Exercise directions: Wherever the string "Sustain" appears in a line of the listing below, report that line.

Provided material:

[Start of Attachment]

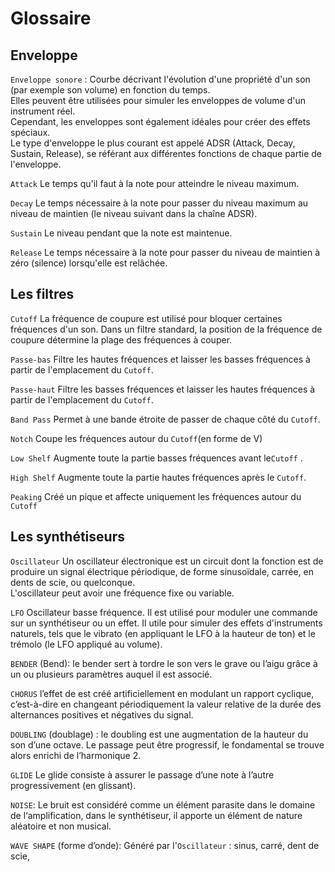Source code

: # Glossaire

## Enveloppe  
`Enveloppe sonore` : Courbe décrivant l'évolution d'une propriété d'un son (par exemple son volume) en fonction du temps.  
Elles peuvent être utilisées pour simuler les enveloppes de volume d'un instrument réel.  
Cependant, les enveloppes sont également idéales pour créer des effets spéciaux.  
Le type d'enveloppe le plus courant est appelé ADSR (Attack, Decay, Sustain, Release), se référant aux différentes fonctions de chaque partie de l'enveloppe.  

`Attack` Le temps qu'il faut à la note pour atteindre le niveau maximum.  

`Decay` Le temps nécessaire à la note pour passer du niveau maximum au niveau de maintien (le niveau suivant dans la chaîne ADSR).  

`Sustain` Le niveau pendant que la note est maintenue.  

`Release` Le temps nécessaire à la note pour passer du niveau de maintien à zéro (silence) lorsqu'elle est relâchée.  

## Les filtres  
`Cutoff` La fréquence de coupure est utilisé pour bloquer certaines fréquences d'un son. Dans un filtre standard, la position de la fréquence de coupure détermine la plage des fréquences à couper.  

`Passe-bas` Filtre les hautes fréquences et laisser les basses fréquences à partir de l'emplacement du `Cutoff`.  

`Passe-haut` Filtre les basses fréquences et laisser les hautes fréquences à partir de l'emplacement du `Cutoff`.  

`Band Pass` Permet à une bande étroite de passer de chaque côté du `Cutoff`.  

`Notch` Coupe les fréquences autour du `Cutoff`(en forme de V)  

`Low Shelf` Augmente toute la partie basses fréquences avant le`Cutoff`  .  

`High Shelf` Augmente toute la partie hautes fréquences après le `Cutoff`.  

`Peaking` Créé un pique et affecte uniquement les fréquences autour du `Cutoff`  

## Les synthétiseurs  

`Oscillateur` Un oscillateur électronique est un circuit dont la fonction est de produire un signal électrique périodique, de forme sinusoïdale, carrée, en dents de scie, ou quelconque.  
L'oscillateur peut avoir une fréquence fixe ou variable.  

`LFO` Oscillateur basse fréquence. Il est utilisé pour moduler une commande sur un synthétiseur ou un effet. Il utile pour simuler des effets d'instruments naturels, tels que le vibrato (en appliquant le LFO à la hauteur de ton) et le trémolo (le LFO appliqué au volume).  

`BENDER` (Bend): le bender sert à tordre le son vers le grave ou l’aigu grâce à un ou plusieurs paramètres auquel il est associé.  

`CHORUS` l’effet de est créé artificiellement en modulant un rapport cyclique, c’est-à-dire en changeant périodiquement la valeur relative de la durée des alternances positives et négatives du signal.  

`DOUBLING` (doublage) : le doubling est une augmentation de la hauteur du son d’une octave. Le passage peut être progressif, le fondamental se trouve alors enrichi de l’harmonique 2.  

`GLIDE` Le glide consiste à assurer le passage d’une note à l’autre progressivement (en glissant).  

`NOISE`: Le bruit est considéré comme un élément parasite dans le domaine de l‘amplification, dans le synthétiseur, il apporte un élément de nature aléatoire et non musical.  

`WAVE SHAPE` (forme d’onde): Généré par l'`Oscillateur` : sinus, carré, dent de scie,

[End of Attachment]

Finished task:
Le type d'enveloppe le plus courant est appelé ADSR (Attack, Decay, Sustain, Release), se référant aux différentes fonctions de chaque partie de l'enveloppe.  
`Sustain` Le niveau pendant que la note est maintenue.  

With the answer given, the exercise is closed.